Когда уже было слишком поздно, чтобы идти в поля, Набожа стала прислушиваться, не прекратился ли дождь. Ее не тревожила возможная гниль: Арк позаботился о том, чтобы огонь пылал вовсю. Просто она знала, что Каргу потянет в лес и на болота после столь длительного сидения взаперти, а Набоже хотелось ощутить губы Арка у себя на шее, его руки, скользящие по ее телу, поднимающиеся к груди, скрытой лишь тонким слоем шерстяной ткани. Набожа зашивала холщовые мешочки с сушеным медвяным корнем, которые, как она давно надеялась, Старый Охотник обменяет в Городище. Оторвавшись от работы, она подняла глаза: Арк пристально смотрел на нее.
— Свежего воздуха глотну, — сказала Карга, хотя дождь еще не перестал. Она сняла плащ с гвоздя, вбитого в косяк двери. — За огнем следите.
Не успела она, впустив волну холодного воздуха, захлопнуть за собой дверь, как Арк уже лежал на тростнике, рассыпанном на земляном полу, а Набожа сидела верхом на нем, обнимая коленями его бедра, заведя его руки ему за голову. Пальцы кружили по его запястьям. Она долгим поцелуем прильнула к нему, затем второй раз, третий и четвертый, и ощутила под собой его напрягшуюся плоть. Она выпрямилась, и Арк, приподнявшись, ухватил зубами вырез ее платья. От легкого рывка одна из застежек на плече отлетела, и платье сползло, повиснув треугольником.

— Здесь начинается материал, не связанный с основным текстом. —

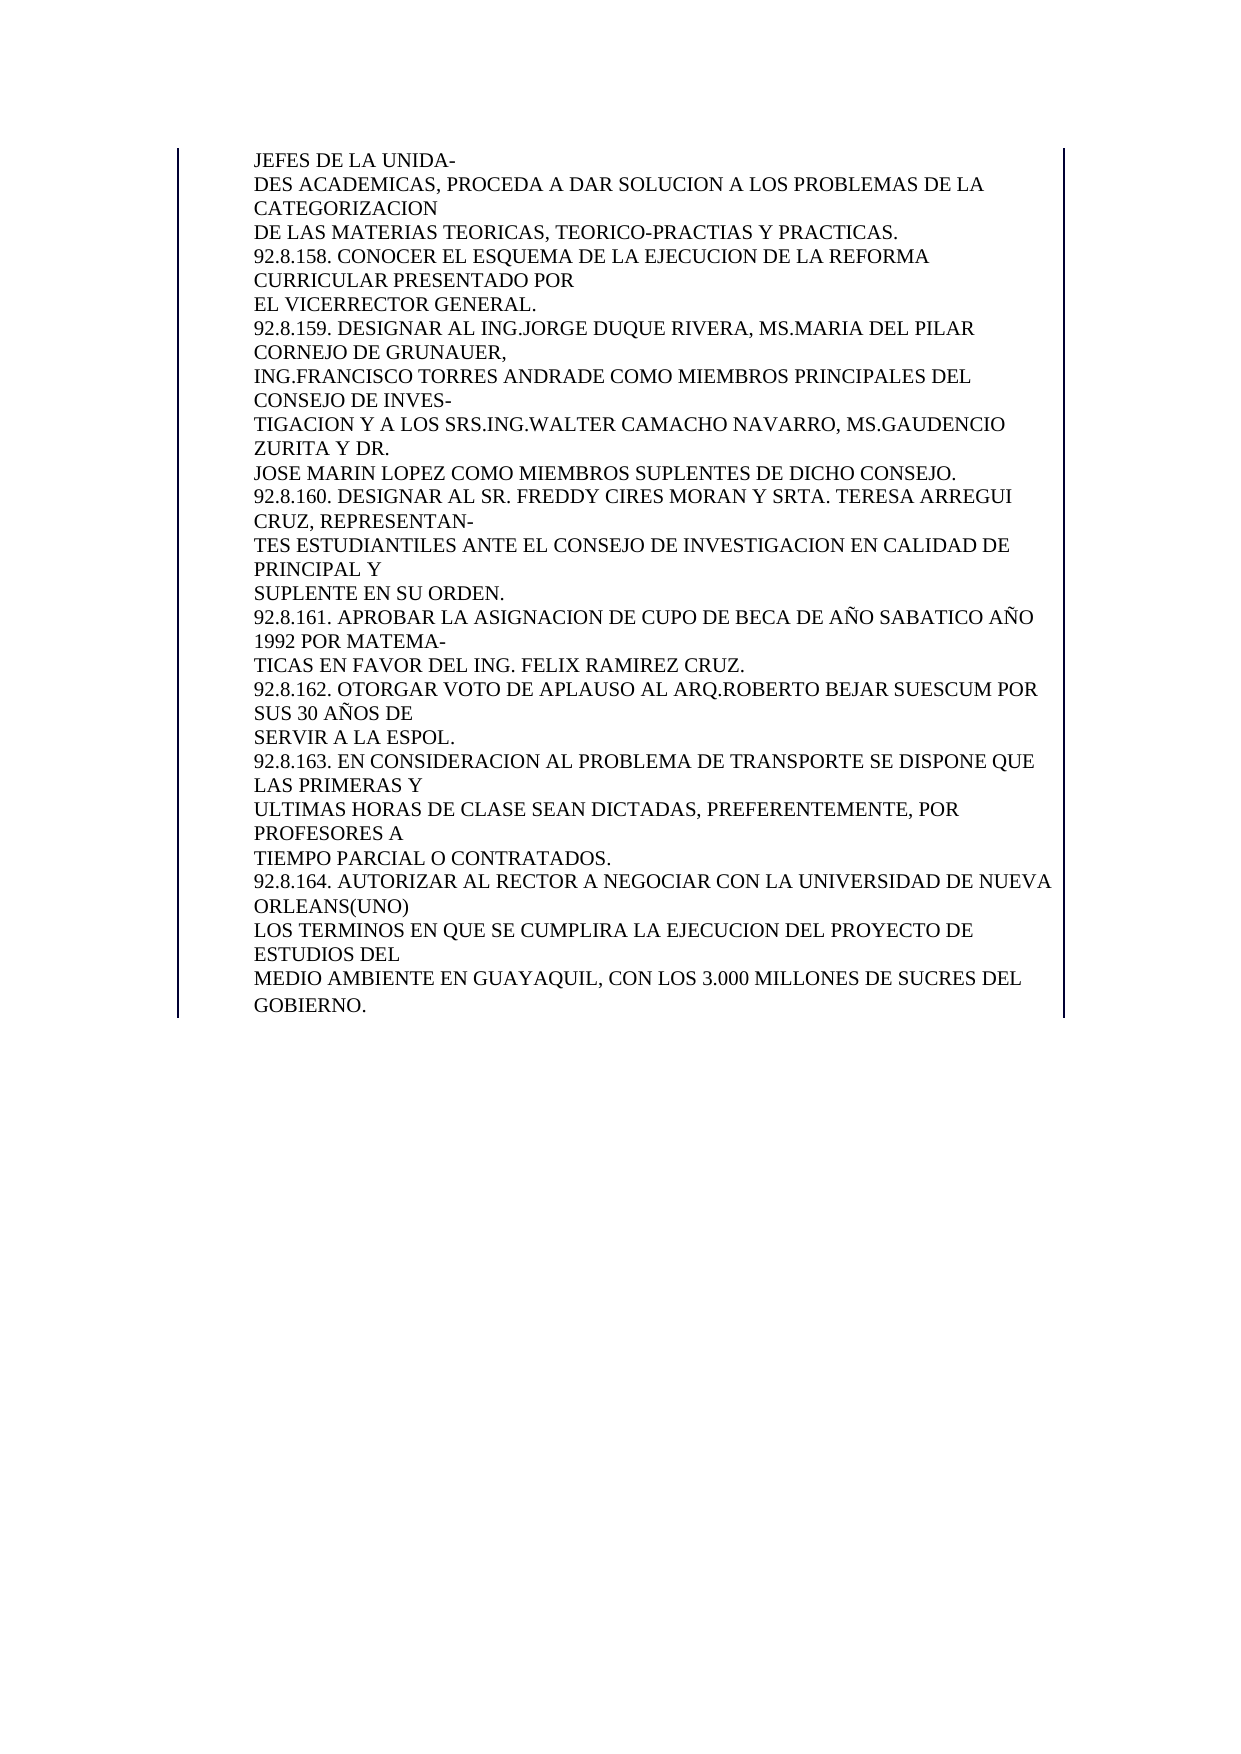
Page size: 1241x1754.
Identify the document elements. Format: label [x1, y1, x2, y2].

Он прильнул губами к млечной белизне ее обнажившейся груди, и Набожа наклонилась вперед, ощущая влажное тепло его рта. Она стряхнула платье с другого плеча, и оно соскользнуло до пояса. Поцелуи, ласки… Ей хотелось бесконечно испытывать это томное, острое чувство, балансируя на самом краю чего-то, пока ею не изведанного. Оба тяжело дышали и, почти раздетые, были мокры от пота в перегретой лачуге. Наконец Арк положил руки на ее бедра и стал двигать ее на себе взад-вперед. Его наслаждение пришло быстро, сопровождаемое прерывистым дыханием, затем неподвижностью, почти невыносимой для Набожи, которая желала ощутить его ближе, внутри себя, желала, чтобы он продолжал двигаться и чтобы эта невыносимость закончилась. Он притянул ее и поцеловал в волосы, крепко сжал в объятиях и прошептал, что хотел бы дать ей больше, чем может дать простой работник.

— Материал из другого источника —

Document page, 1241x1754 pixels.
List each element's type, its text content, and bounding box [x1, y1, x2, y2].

Она слушала его сердце, чувствовала, как ее собственный пульс замедляется. Потом сказала:
— У тебя есть все, чего я хочу. — И добавила: — Я хочу лечь с тобой.
Набожа не имела в виду, что хочет лечь с ним сейчас. Она говорила о том, что хочет стать его супругой, но объяснения были излишни.
Арк перекинет ее через плечо и перенесет за порог их дома. А она будет молотить его кулаками по спине, изо всей силы лягаться — отличное зрелище, восхитительный притворный страх перед проникновением, ожидающим нетронутую девицу. Она подумала, что только таким девицам в собравшейся толпе и можно заморочить этим голову.